The results were impressive. Electrolux laundry sales increased 61% during launch week compared to the week before; the target audience sent more than 165,000 cupcakes; Kelly Confidential got more than 174,000 visits, more than 3,000 Facebook fans, 904,000 page views and 43,800 new registered users; and more than $45,000 was donated to OCRF.
Mary Kay Kopf, CMO for Electrolux Major Appliances North America, said Weber's ability to integrate traditional and social elements enabled the company to interact with consumers at a new level. "It drove perception and awareness of our brand and helped make a tremendous impact on our sales," Ms.
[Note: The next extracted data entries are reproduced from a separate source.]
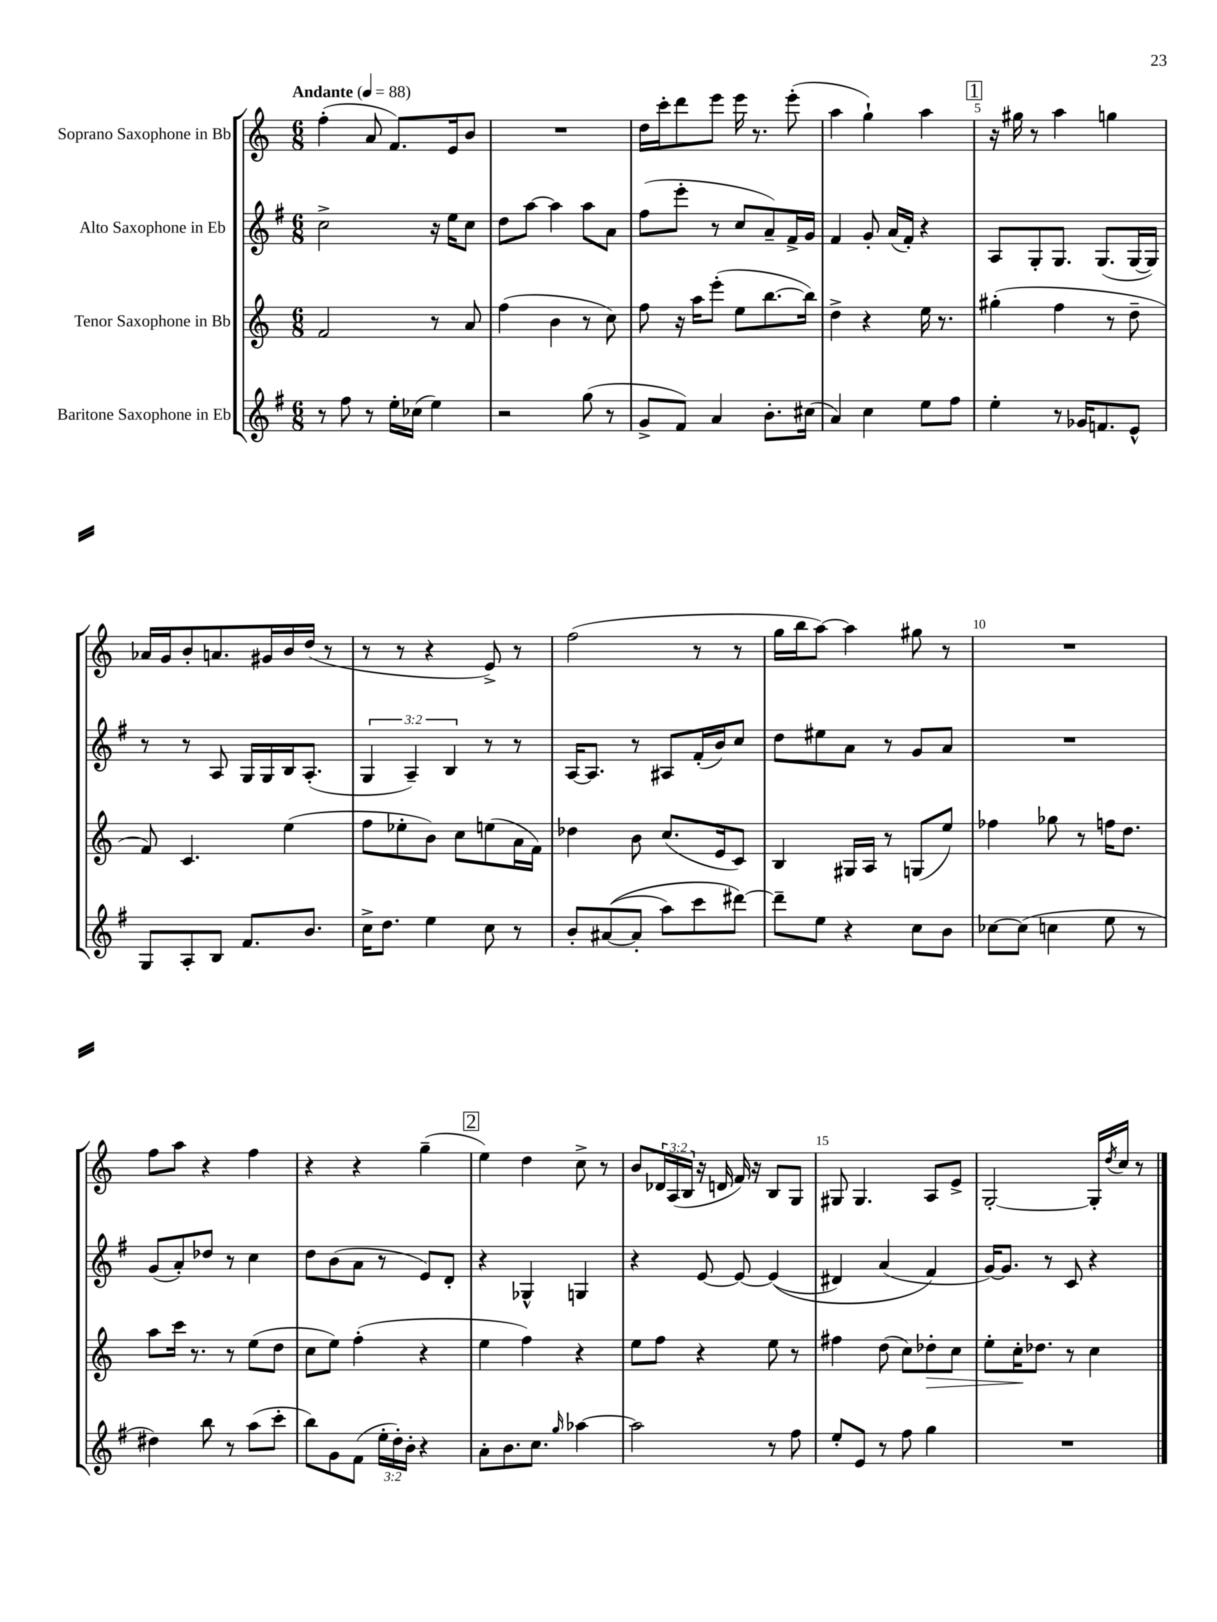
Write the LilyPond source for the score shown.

<<
\new StaffGroup <<
\new Staff = "s0" \with { instrumentName = "Soprano Saxophone in Bb" } {
    \clef treble \key c \major \numericTimeSignature \time 6/8 \override Staff.TupletNumber.text = #tuplet-number::calc-fraction-text \tempo "Andante" 4 = 88
    f''4-.( a'8 f'8.) e'16 b'8 |
    R2. |
    d''16 c'''16-. d'''8 e'''8 e'''16 r8. e'''8-.( |
    a''4 g''4-!) a''4 |
    \mark \markup { \box "1" } r16 gis''16 r8 a''4 g''4 |
    aes'16 g'16 b'8-. a'8. gis'16 b'16 d''16( r8 |
    r8 r8 r4 e'8->) r8 |
    f''2( r8 r8 |
    g''16 b''16 a''8~) a''4 gis''8 r8 |
    R2. |
    f''8 a''8 r4 f''4 |
    r4 r4 g''4--( |
    \mark \markup { \box "2" } e''4) d''4 c''8-> r8 |
    b'8 \tuplet 3/2 { des'16 a16( b16 } r16 d'16 f'16) r16 b8 g8 |
    gis8 gis4. a8 e'8-> |
    g2~-. g16-. \acciaccatura { d''8 } c''16 r8 \bar "|." |
}
\new Staff = "s1" \with { instrumentName = "Alto Saxophone in Eb" } {
    \clef treble \key g \major \numericTimeSignature \time 6/8 \override Staff.TupletNumber.text = #tuplet-number::calc-fraction-text
    c''2-> r16 e''16 c''8 |
    d''8 a''8~ a''4 a''8 a'8 |
    fis''8( e'''8-. r8 c''8 a'8--) fis'16-> g'16 |
    fis'4 g'8-. a'16( fis'16-.) r4 |
    \mark \markup { \box "1" } a8 g8-. g8. g8.( g16~ g16) |
    r8 r8 a8 g16 g16 b16 a8.-.( |
    \tuplet 3/2 { g4 a4--) b4 } r8 r8 |
    a16~ a8. r8 ais8 fis'16-.( b'16) c''8 |
    d''8 eis''8 a'8 r8 g'8 a'8 |
    R2. |
    g'8( a'8-.) des''8 r8 c''4 |
    d''8 b'8( a'8 r8 e'8) d'8-. |
    \mark \markup { \box "2" } r4 ges4-^ g4 |
    r4 e'8~ e'8~ e'4(\( |
    dis'4) a'4( fis'4\) |
    g'16~) g'8. r8 c'8 r4 \bar "|." |
}
\new Staff = "s2" \with { instrumentName = "Tenor Saxophone in Bb" } {
    \clef treble \key c \major \numericTimeSignature \time 6/8
    f'2 r8 a'8 |
    f''4( b'4 r8 c''8) |
    f''8 r16 a''16 e'''8-.( e''8 b''8.~ b''16) |
    d''4-> r4 e''16 r8. |
    \mark \markup { \box "1" } gis''4-.( f''4 r8 d''8-- |
    f'8) c'4. e''4( |
    f''8 ees''8-. b'8) c''8 e''8( a'16 f'16) |
    des''4 b'8 c''8.( e'16 c'8) |
    b4 gis16 a16 r8 g8( e''8) |
    fes''4 ges''8 r8 f''16 d''8. |
    a''8 c'''16 r8. r8 e''8( d''8 |
    c''8 e''8) f''4-.( r4 |
    \mark \markup { \box "2" } e''4 f''4) r4 |
    e''8 f''8 r4 e''8 r8 |
    fis''4 d''8( c''8) des''8-.\> c''8 |
    e''8-. c''16-.\! des''8. r8 c''4 \bar "|." |
}
\new Staff = "s3" \with { instrumentName = "Baritone Saxophone in Eb" } {
    \clef treble \key g \major \numericTimeSignature \time 6/8 \override Staff.TupletNumber.text = #tuplet-number::calc-fraction-text
    r8 fis''8 r8 e''16-. ces''16( e''4) |
    r2 g''8( r8 |
    g'8-> fis'8) a'4 b'8.-. cis''16( |
    a'4) c''4 e''8 fis''8 |
    \mark \markup { \box "1" } e''4-. r8 ges'16 f'8. e'8-^ |
    g8 a8-. b8 fis'8. b'8. |
    c''16-> d''8. e''4 c''8 r8 |
    b'8-. ais'8~(\( ais'8-. a''8) c'''8 dis'''8~\) |
    dis'''8-- e''8 r4 c''8 b'8 |
    ces''8~ ces''8( c''4 e''8 r8 |
    dis''4) b''8 r8 a''8( c'''8-. |
    b''8) g'8 fis'8( \tuplet 3/2 { e''16-. d''16-.) b'16-. } r4 |
    \mark \markup { \box "2" } a'8-. b'8. c''8. \grace { g''16 } aes''4~ |
    aes''2 r8 fis''8 |
    e''8-. e'8 r8 fis''8 g''4 |
    R2. \bar "|." |
}
>>
>>
\layout { \context { \Score \override BarNumber.break-visibility = ##(#f #t #t) barNumberVisibility = #(every-nth-bar-number-visible 5) } }
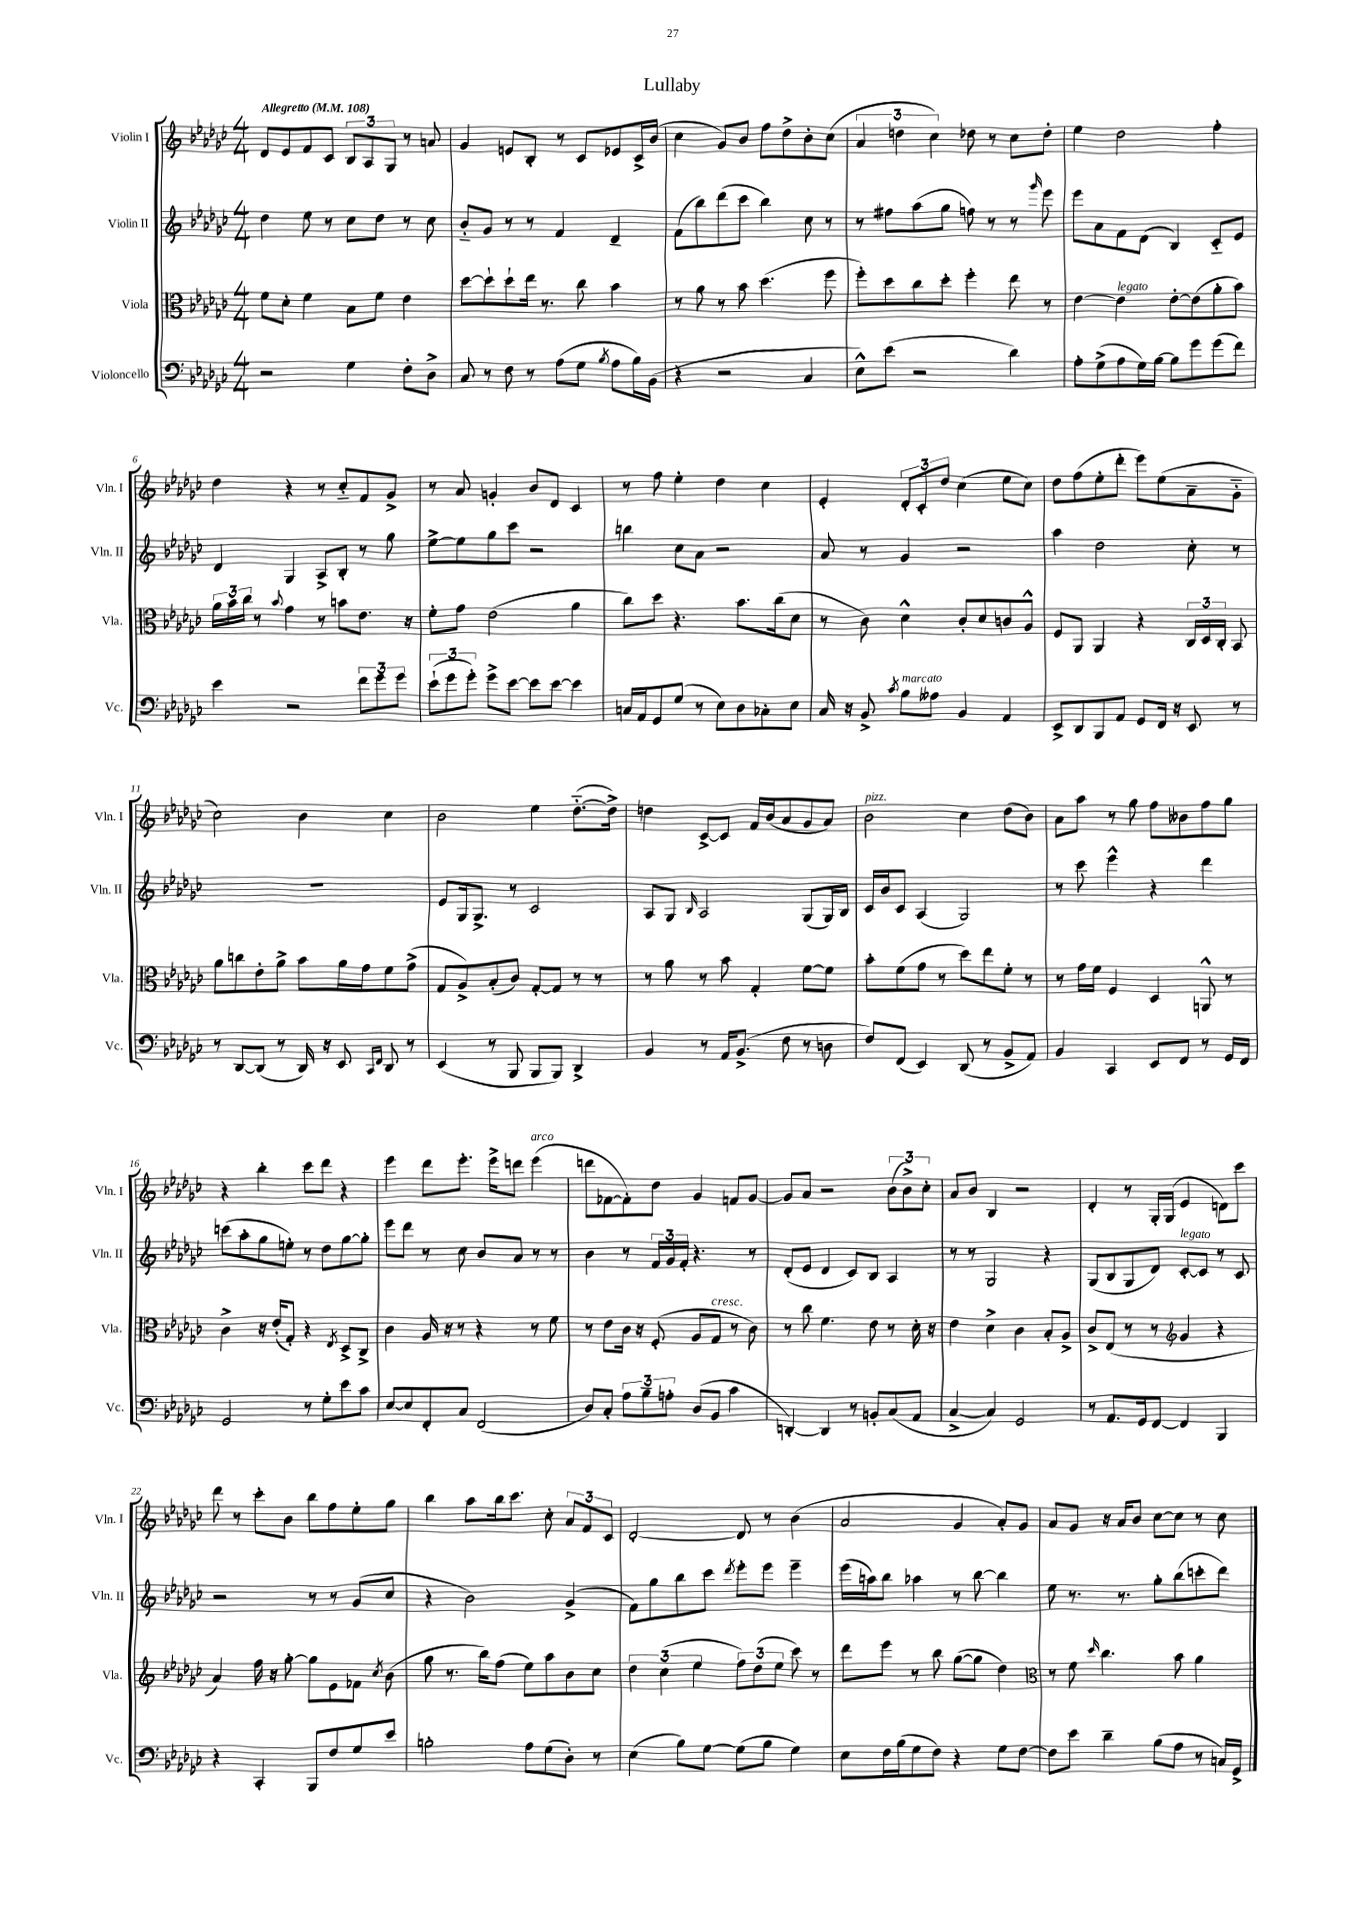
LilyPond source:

\header { title = "Lullaby" }
<<
\new StaffGroup <<
\new Staff = "s0" \with { instrumentName = "Violin I" shortInstrumentName = "Vln. I" } {
    \clef treble \key ges \major \numericTimeSignature \time 4/4 \tempo "Allegretto" 4 = 108
    \autoBeamOff des'8[ ees'8 f'8 ces'8] \tuplet 3/2 { bes8[ aes8 ges8] } r8 a'8 |
    ges'4 e'8[ bes8]-. r8 ces'8[ ees'8 ces'16-> bes'16]( |
    ces''4 ges'8[) bes'8] f''8[ des''8-> bes'8-. ces''8]( |
    \tuplet 3/2 { aes'4 d''4 ces''4) } des''8 r8 ces''8[ des''8]-. |
    ees''4 des''2 f''4-. |
    des''4 r4 r8 ces''8[-_ f'8 ges'8]-> |
    r8 aes'8 g'4-. bes'8[ des'8] ces'4 |
    r8 f''8 ees''4-. des''4 ces''4 |
    ees'4-. \tuplet 3/2 { des'8[-. ces'8-. des''8] } ces''4( ees''8[ ces''8]) |
    des''8[ f''8( ees''8-. des'''8]-. ees'''8[) ees''8( aes'8-- ges'8]-_ |
    ces''2) bes'4 ces''4 |
    bes'2 ees''4 des''8.[~-_( des''16]->) |
    d''4 ces'8[~-> ces'8] f'16[ bes'16( aes'8 ges'8 aes'8]) |
    bes'2^\markup { \italic "pizz." } ces''4 des''8[( bes'8]) |
    aes'8[ aes''8] r8 ges''8 f''8[ beses'8 f''8 ges''8] |
    r4 bes''4-. ces'''8[ des'''8] r4 |
    ees'''4 des'''8[ ees'''8.]-. ees'''16[-> d'''8] ees'''4^\markup { \italic "arco" }( |
    d'''8[ fes'8~ fes'8-.) des''8] ges'4 f'8[ ges'8]~ |
    ges'8[ aes'8] r2 \tuplet 3/2 { bes'8[( bes'8->) ces''8]-. } |
    aes'8[ bes'8] bes4 r2 |
    des'4-. r8 ges16[-. ges16]( ees'4 d'8[) ces'''8] |
    des'''8 r8 ces'''8[-. bes'8] bes''8[ f''8 ees''8-. ges''8] |
    bes''4 aes''8[ bes''16 ces'''8.] ces''8-. \tuplet 3/2 { aes'8[ f'8 ces'8] } |
    des'2~-. des'8 r8 bes'4( |
    aes'2 ges'4 aes'8[-.) ges'8] |
    aes'8[ ges'8] r16 aes'16[ bes'8] ces''8[~ ces''8] r8 ces''8 \bar "|." |
}
\new Staff = "s1" \with { instrumentName = "Violin II" shortInstrumentName = "Vln. II" } {
    \clef treble \key ges \major \numericTimeSignature \time 4/4
    \autoBeamOff des''4 ees''8 r8 ces''8[ des''8] r8 ces''8 |
    bes'8[-_ ges'8] r8 r8 f'4 des'4-- |
    f'8[( bes''8) des'''8( ces'''8] bes''4) ces''8 r8 |
    r8 fis''8[ aes''8( ges''8] f''8) r8 r8 \grace { ges'''16 } ees'''8 |
    ees'''8[ aes'8 f'8 des'8]( bes4) ces'8[-_ ees'8] |
    des'4 ges4 aes8[-> bes8]-. r8 ges''8 |
    ees''8[~-> ees''8 ges''8 ces'''8] r2 |
    b''4 ces''8[ aes'8] r2 |
    aes'8 r8 ges'4 r2 |
    aes''4 des''2 ces''8-. r8 |
    r1 |
    ees'8[ ges16 ges8.]-> r8 ces'2 |
    aes8[ ges8] \grace { bes16 } aes2 ges8[( ges16) bes16] |
    ces'16[ bes'16 ces'8] aes4( ges2) |
    r8 ces'''8 ees'''4-^ r4 des'''4 |
    c'''8[( aes''8-. ges''8 e''8]-.) r8 des''8[ ges''8~ ges''8]-. |
    ees'''8[ des'''8] r8 ces''8 bes'8[ aes'8] r8 r8 |
    bes'4 r8 \tuplet 3/2 { f'16[ ges'16 f'16]-. } r4. r8 |
    des'8[-.( ees'8] des'4 ces'8[) bes8] aes4 |
    r8 r8 ges2 r4 |
    ges8[( bes8 ges8 des'8]) ces'8[~-.^\markup { \italic "legato" } ces'8] r8 ces'8 |
    r2 r8 r8 ges'8[( ces''8] |
    r4 bes'2) ges'4->( |
    f'8[) ges''8 bes''8 ces'''8] \acciaccatura { des'''8 } ees'''8[-. ees'''8] ees'''4-- |
    ees'''16[( a''16) bes''8] aes''4 r8 bes''8~ bes''4 |
    ees''8 r8. r8. ges''8[-. bes''8( c'''8-. des'''8]) \bar "|." |
}
\new Staff = "s2" \with { instrumentName = "Viola" shortInstrumentName = "Vla." } {
    \clef alto \key ges \major \numericTimeSignature \time 4/4
    \autoBeamOff f'8[ des'8]-. f'4 bes8[ f'8] ees'4 |
    des''8[~ des''8-! des''8-! ees''16] r8. ces''8 bes'4 |
    r8 aes'8 r8 bes'8 des''4.( f''8 |
    f''8[-.) des''8 ces''8 des''8]-. f''4-. ees''8 r8 |
    ees'4~ ees'4^\markup { \italic "legato" } ees'8[~-. ees'8( aes'8-. bes'8]) |
    \tuplet 3/2 { aes'16[ bes'16 ces''16] } r8 \appoggiatura { bes'8 } ges'4 r8 b'8[ ees'8.] r16 |
    f'8[-. ges'8] ees'2( aes'4 |
    ces''8[) des''8] r4. bes'8.[ ces''16( des'8] |
    r8 ces'8) des'4-^ ces'8[-. des'8 c'8 aes8]-^ |
    f8[ aes,8] aes,4 r4 \tuplet 3/2 { ces16[ des16 ces16]-. } bes,8 |
    aes'8[ c''8 ees'8-. aes'8]-> bes'8[ aes'16 ges'16 f'8 ges'8]->( |
    ges8[ aes8->) bes8-.( ces'8]) ges8[~-. ges8] r8 r8 |
    r8 aes'8 r8 bes'8 ges4-. f'8[~ f'8] |
    bes'8[-. f'8( ges'8] r8 des''8[) ees''8 f'8]-. r8 |
    r8 ges'16[ f'16] f4 des4 a,8-^ r8 |
    ces'4-> r16 ees'16[-.( ges8]-.) r4 \acciaccatura { ees8 } des8[-> ces8]-> |
    ces'4 aes16 r16 r8 r4 r8 f'8 |
    r8 ees'8[ ces'16] r16 f8-.( aes8[ ges8]^\markup { \italic "cresc." } r8 ces'8) |
    r8 ces''8 f'4. ees'8 r8 des'16-. r16 |
    ees'4 des'4-> ces'4 bes8[-. aes8]-> |
    ces'8[-> ees8]( r8 r8 \clef treble ges'4 r4 |
    aes'4) f''16 r16 ges''8~-. ges''8[ ees'8 fes'8] \acciaccatura { ces''8 } bes'8( |
    ges''8 r8. bes''16[) f''8]( ees''8[) aes''8 bes'8 ces''8] |
    \tuplet 3/2 { des''4 ces''4( ees''4 } \tuplet 3/2 { f''8[) des''8( ees''8] } ces'''8) r8 |
    des'''8[ ees'''8] r8 bes''8 ges''8[~( ges''8] des''4) |
    \clef alto r8 f'8 \grace { des''16 } ces''4. bes'8 aes'4 \bar "|." |
}
\new Staff = "s3" \with { instrumentName = "Violoncello" shortInstrumentName = "Vc." } {
    \clef bass \key ges \major \numericTimeSignature \time 4/4
    \autoBeamOff r2 ges4 f8[-. des8]-> |
    ces8 r8 f8 r8 aes8[( ges8] \acciaccatura { bes8 } aes8[ bes16) bes,16]( |
    r4 r2 ces4 |
    ees8[-^) ees'8]( r2 des'4) |
    aes8[-. ges8->( aes8 ges16) bes16]~ bes8[ ges'8 ges'8( f'8]) |
    ees'4 r2 \tuplet 3/2 { f'8[ ges'8 ges'8] } |
    \tuplet 3/2 { ees'8[-!( ges'8 ges'8]-.) } ges'8[-> ees'8]~ ees'8[ ees'8]~ ees'4 |
    c16[ aes,16 ges,8 ges8]( r8 ees8[) des8 ces8-. ees8] |
    ces16 r16 bes,8-> \acciaccatura { ces'8 } bes8[^\markup { \italic "marcato" } aeses8] bes,4 aes,4 |
    ees,8[-> des,8 bes,,8 aes,8] ges,8[ f,16] r16 ees,8 r8 |
    r8 des,8[~ des,8]( r8 des,16) r16 ees,8 \grace { ces,16[ f,16] } des,8 r8 |
    ees,4( r8 bes,,8 bes,,8[ bes,,8]) des,4-> |
    bes,4 r8 aes,16[ bes,8.]->( f8 r8 d8 |
    f8[) f,8]( ees,4) des,8( r8 bes,8[-> aes,8]) |
    bes,4 ces,4 ees,8[ f,8] r8 ges,16[ f,16] |
    ges,2 r8 ges8[-. ees'8 ces'8] |
    ees8[~ ees8 f,8-. ces8] f,2( |
    des8[) ces8]-. \tuplet 3/2 { aes8[ bes8-- a8]-. } des8[( bes,8] ces'4 |
    d,4~-.) d,4 r8 b,8[-. ces8( aes,8] |
    ces4~-> ces4) ges,2 |
    r8 aes,8.[ ges,16 f,8]~ f,4 bes,,4 |
    r4 ces,4-. bes,,8[ f8 ges8 ees'8] |
    b2-. aes8[ ges8( des8]-.) r8 |
    ees4( bes8[) ges8]~ ges8[( bes8] ges4) |
    ees8[ f16 bes16( ges8 f8]) r4 ges8[ f8]~ |
    f8[ ees'8] des'4-- bes8[( aes8] r8 c16[) ges,16]-> \bar "|." |
}
>>
>>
Kopf said. "They turned a launch campaign into a season that we can keep delivering every 90 days so we can stay fresh with our target consumers. We have built an extensive online community of people that are engaged with our brand and spreading awareness through word-of-mouth. And that's driving sales."
Weber is now staging social media efforts for more than 30% of its clients, and the digital practice was the agency's biggest area of growth last year. Mr. Polansky said: "More clients are looking to us to drive integrated campaigns, which we don't look at as online or offline, but inline. We're sitting in a great place to engage consumers across multiple platforms."
"The myth was there were online and offline people, and that's just not true," said Mr. Diamond. "You have to be talking to them everywhere, and that's where PR is the best tool for corporations now. More and more, we're becoming the brand stewards rather than the brand tactical executors. Our people are being asked to drive the programs, whereas in the past the creative or direct guys were driving."